Keegan: Leyland gives off good vibe

? Sometimes, it’s difficult to measure a major-league manager’s influence. Generally, those who manage rosters rich in pitching look smart. Those who must take the baseball out of the hand of one punching bag who should be in Triple A and hand it to another who should be in retirement look stupid.

The good ones do make a difference.

Tommy Lasorda would sit in his office before games, alternately cracking jokes and griping about a lousy player who somehow managed to make it to the big leagues. And then one of his players would walk through his office door, either emotionally shot or physically feeling like doing anything but playing a baseball game. Or both.

Lasorda, who turned 79 Friday, would get loud and spirited about the wonders of that player’s talent, and the erstwhile hangdog player would leave with a livelier gait, feeling a lot better about himself. It mattered neither how corny the delivery, nor how many times the player had heard the same spiel sent a teammate’s way. It worked.

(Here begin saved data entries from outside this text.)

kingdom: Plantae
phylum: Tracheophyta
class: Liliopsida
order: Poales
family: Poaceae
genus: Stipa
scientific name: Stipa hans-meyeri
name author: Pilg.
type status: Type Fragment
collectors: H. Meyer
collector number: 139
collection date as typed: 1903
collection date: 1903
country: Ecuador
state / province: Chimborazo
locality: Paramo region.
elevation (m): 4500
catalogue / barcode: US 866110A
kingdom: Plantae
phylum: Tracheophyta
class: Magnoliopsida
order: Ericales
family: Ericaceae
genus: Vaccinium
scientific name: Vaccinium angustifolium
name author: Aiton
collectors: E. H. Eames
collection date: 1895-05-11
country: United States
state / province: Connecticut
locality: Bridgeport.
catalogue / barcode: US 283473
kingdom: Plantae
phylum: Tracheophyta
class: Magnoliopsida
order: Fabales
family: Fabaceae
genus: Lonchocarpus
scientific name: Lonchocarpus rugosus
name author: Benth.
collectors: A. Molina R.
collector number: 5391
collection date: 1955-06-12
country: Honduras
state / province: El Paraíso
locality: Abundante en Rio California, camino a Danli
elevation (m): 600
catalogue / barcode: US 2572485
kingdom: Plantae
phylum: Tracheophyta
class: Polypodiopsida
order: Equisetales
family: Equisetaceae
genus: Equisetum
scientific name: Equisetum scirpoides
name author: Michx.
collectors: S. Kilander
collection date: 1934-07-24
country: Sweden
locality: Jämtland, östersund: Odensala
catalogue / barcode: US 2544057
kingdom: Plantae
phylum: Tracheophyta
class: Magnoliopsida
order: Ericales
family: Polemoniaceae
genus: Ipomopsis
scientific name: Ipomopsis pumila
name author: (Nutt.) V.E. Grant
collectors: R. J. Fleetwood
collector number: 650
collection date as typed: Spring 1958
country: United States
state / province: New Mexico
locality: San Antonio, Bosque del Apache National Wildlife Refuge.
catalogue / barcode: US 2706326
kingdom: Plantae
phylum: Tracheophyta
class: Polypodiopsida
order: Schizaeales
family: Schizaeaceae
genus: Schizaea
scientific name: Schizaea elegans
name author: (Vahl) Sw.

Lasorda once basically turned around what had been a losing career with just such a pep talk delivered to journeyman pitcher Mike Morgan as the two men stood elbow-to-elbow in the bathroom. Morgan traced his newfound confidence to the words of the Porcelain Preacher and went on to have a career year.

Lasorda’s in the Hall of Fame for just such psych jobs. If his office was an Italian restaurant after games, it was a shrink’s couch before them.

Detroit Tigers skipper Jim Leyland, at Kauffman Stadium on Friday night for the opener of a three-game series against the Royals, will be enshrined in Cooperstown. He was magnificent in Pittsburgh, won a World Series with the Florida Marlins in 1997, and now this. The Tigers have eight games remaining and could clinch a playoff spot this weekend. They defeated the Royals, 7-3, Friday and pumped their AL Central lead over the Minnesota Twins to 11â2 games.

“He’s unbelievable,” Lawrence High graduate and Tigers reserve Kevin Hooper said of Leyland. “He’s such a good motivator. He keeps everybody’s head up.”

Leyland’s motivational methods are more subtle than Lasorda’s, but he knows the key to bringing the best out of ballplayers is to make them feel good about themselves. It’s no different than in most businesses, really. Bombarding employees with negative thoughts that keep them lying awake at night, wondering where it all went wrong, hinders productivity a great deal more than it enhances it.

Motivating by fear can be an effective way to get the most out of football players, but it doesn’t work in baseball.

And then there is Leyland’s tactical prowess. He’s a master at getting the batter-pitcher matchups he wants, an advantage greatly diluted by September’s limitless supply of relievers and pinch hitters. That’s one reason he’s abhors the expansion of rosters for the final month.

“I don’t like that you play by certain rules five months of the season, then by different rules in the biggest month,” said Leyland, whose Tigers are 9-11 this month.

The rosters revert to 25 men in October, and Leyland, back in the game after a six-year respite, will be in the middle of it again.